The villain of the week for “Into the Void” was Chester P. Runk—a name familiar to Flash comics fans. In the comics, Chester was an overweight nerd who, after testing an experimental matter transmitting machine he created, was transformed into a human black hole. In order to stop himself from being sucked into the bizarre reality his body was suddenly connected to, Chester gorged himself on anything he could get his hands on until he was 47 times his original size. Geddit! Fat jokes! Ah, comics.
Anyhoo, Chester—going by “Chunk” because, once again, fat jokes!—had a brief life of crime in the comics, using his black hole power to imprison people who slighted him in his life, until he eventually became an infrequent ally of Wally West’s version of the Flash, reforming himself into a wealthy businessman who used his black hole powers to conveniently disappear unwanted objects.
“Into the Void”’s version of Chester thankfully ditched the body-shaming but kept the powerset with a few tweaks. As black holes suddenly started randomly appearing around Central City—which, to be fair, is basically a regular occurrence in Central City at this point—Team Flash’s investigation leads them to a catatonic Chester. Like his comics counterpart, an accident with a science experiment gone wrong gave Chester the seemingly uncontrollable ability to open black holes around himself, but unlike the comics, the accident rendered him comatose instead of, well, forced to eat himself into a caricature.
While Barry and the STAR Labs crew immediately set about finding a way to close the portals via violent detonation, Iris’ own sleuthing leads to them uncovering that part of Chester’s consciousness is trapped inside the black holes he’s creating, giving him some latent ability to manipulate them even from his catatonic state—using a grenade Cisco developed to blow the holes up would kill Chester. Unwilling to let an innocent person die in the wake of so recently losing Nora, Barry eventually figures out an audacious plan to use Nora’s own anti-Cicada gauntlet to recover the separated parts of Chester’s brainwaves from inside the black holes...which also have now merged into a singular, giant hole above the city.

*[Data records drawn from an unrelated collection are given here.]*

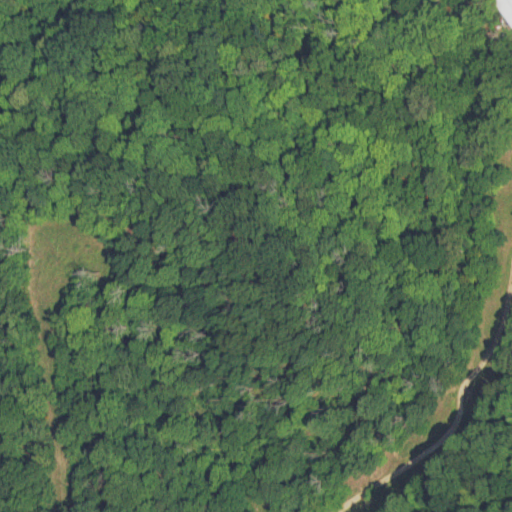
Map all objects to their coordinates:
building: (511, 1)
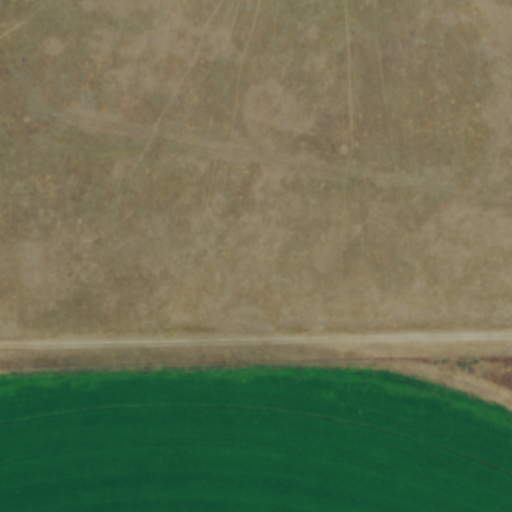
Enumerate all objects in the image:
crop: (248, 445)
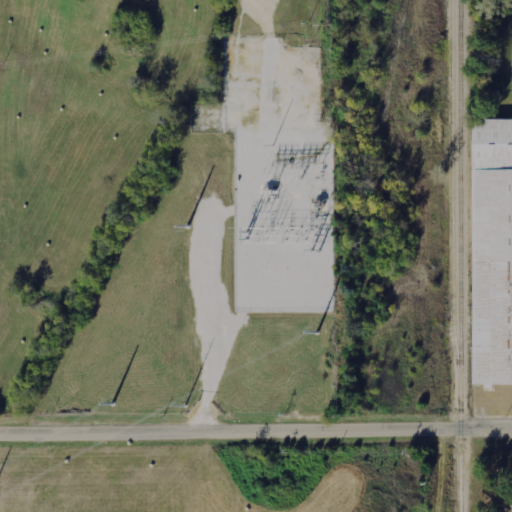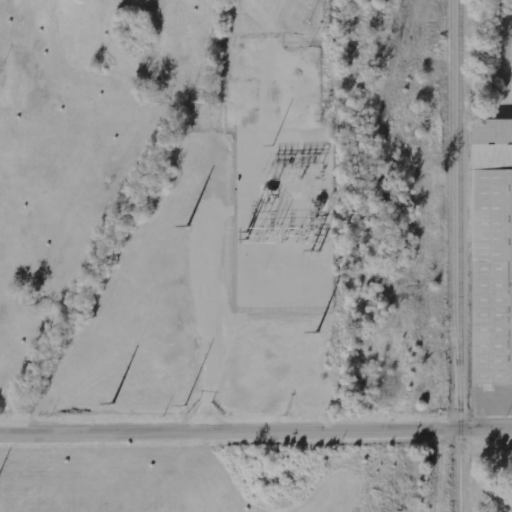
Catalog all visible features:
power substation: (278, 174)
building: (491, 251)
railway: (458, 256)
power tower: (114, 399)
road: (256, 432)
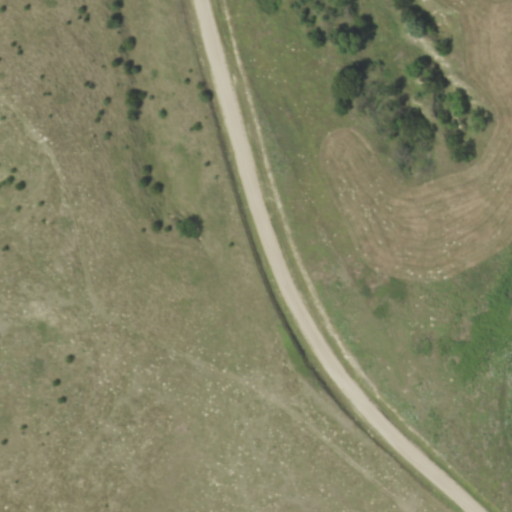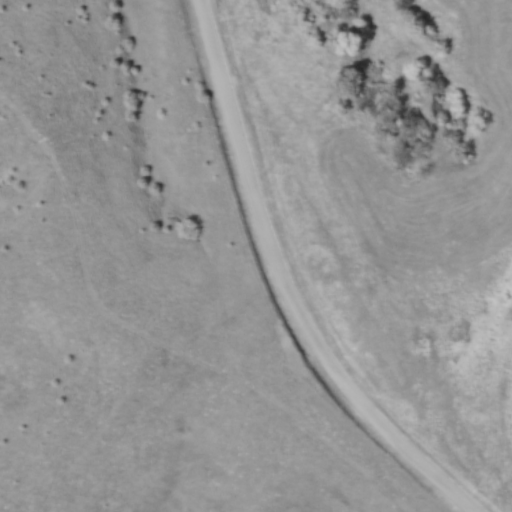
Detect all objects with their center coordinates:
road: (284, 285)
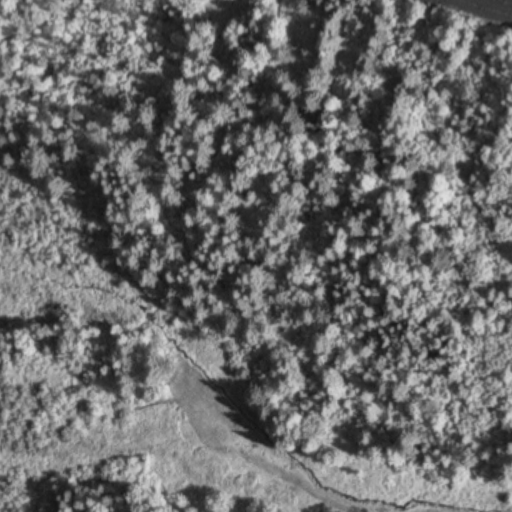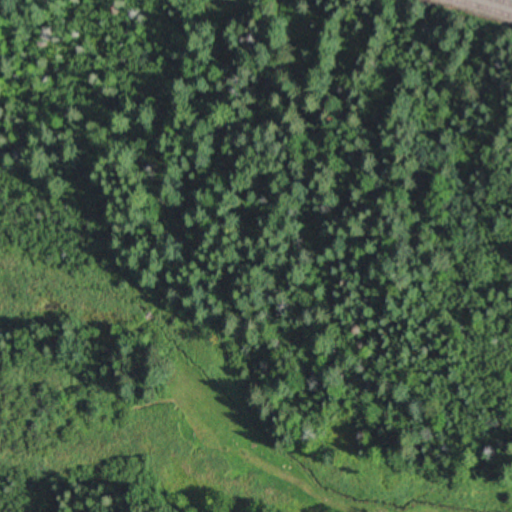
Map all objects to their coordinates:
railway: (504, 2)
railway: (482, 9)
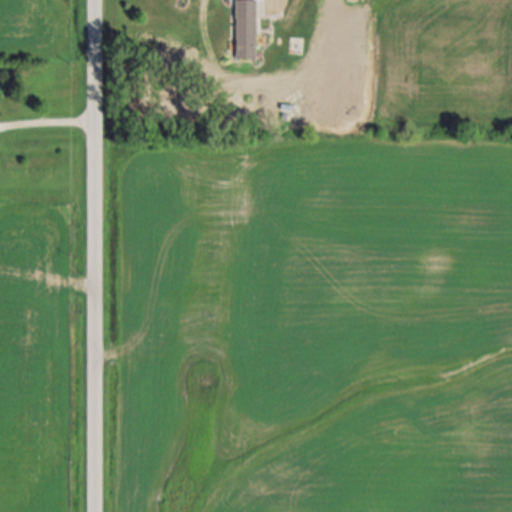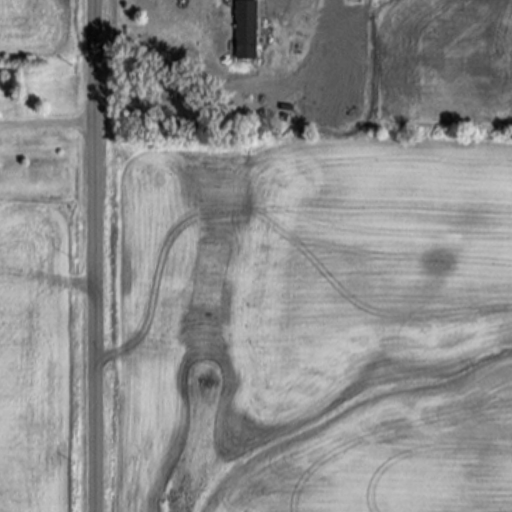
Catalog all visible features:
building: (249, 29)
building: (247, 31)
road: (47, 122)
road: (94, 255)
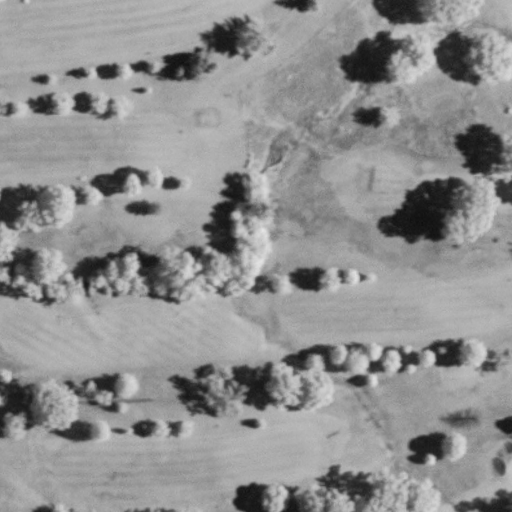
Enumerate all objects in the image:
park: (256, 255)
road: (43, 399)
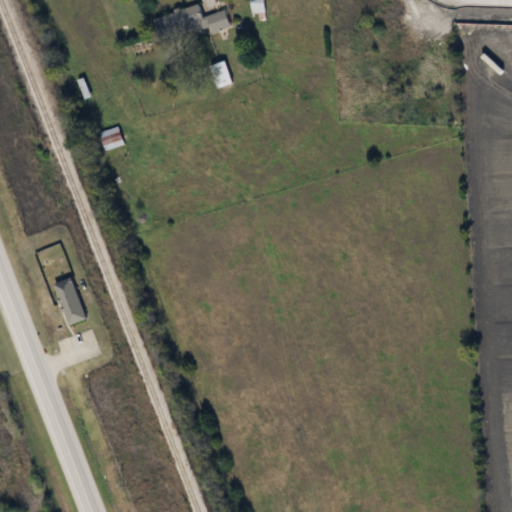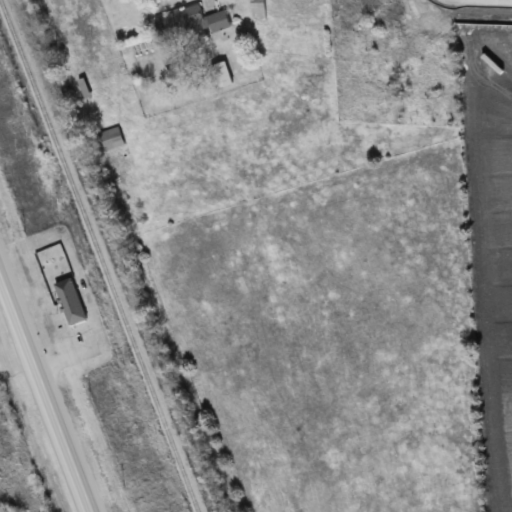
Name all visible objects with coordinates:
building: (258, 10)
building: (258, 10)
building: (189, 21)
building: (190, 22)
building: (220, 74)
building: (221, 74)
building: (110, 138)
building: (111, 138)
railway: (98, 256)
building: (70, 301)
building: (70, 301)
road: (44, 396)
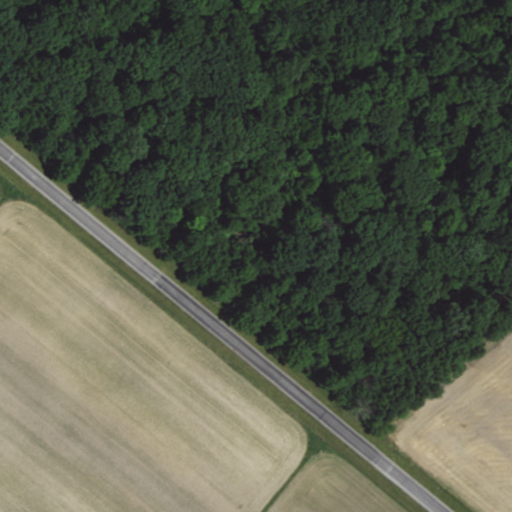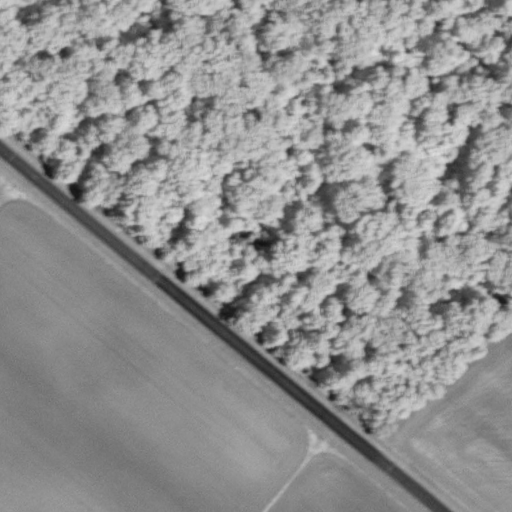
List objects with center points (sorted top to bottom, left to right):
road: (221, 330)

Look, this show’s never been big on science that can’t be explained by either “comic books” or “speedforce bullshit.” Anyway, Barry revs up to go into action and leap into the black hole. And, via Cisco, The Flash finally, finally does something that is incredibly goofy, completely rad, and something it has simply been yearning to do since it first began: Cisco taps a key on STAR Labs’ sound system.
And Queen’s Flash Gordon theme starts playing.
It’s so dumb. It’s so good. It is, as Cisco argues, the perfect moment to deploy the 1980 classic. You don’t care that the black hole CG comes with all the questionable success CW-budget computer effects usually bring. You don’t care that this has been, otherwise, a pretty humdrum episode of The Flash, and weirdly low key for a season premiere. This is what this show has always been, and hopefully always will be, about: embracing the sheer, kinetic, camp audacity of superhero comics and just having an absolute whale of a time while doing so.
Of course after the day’s saved and Queen stops playing, we have the now seemingly mandatory sequence on the DC/CW shows these days of the Monitor showing up to portend some dire news. In this case, Barry’s disappearance/death is happening sooner than planned, and a Crisis—the Crisis—is coming on December 10, 2019. Nice of the universe to schedule itself around the CW like that, isn’t it?
But Crisis on Infinite Crossovers aside, hell, the rest of “Into the Void” aside, at least we got this one gloriously silly moment before everything really starts hitting the speedforce fan for Barry and his friends. He’s for every one of us, indeed.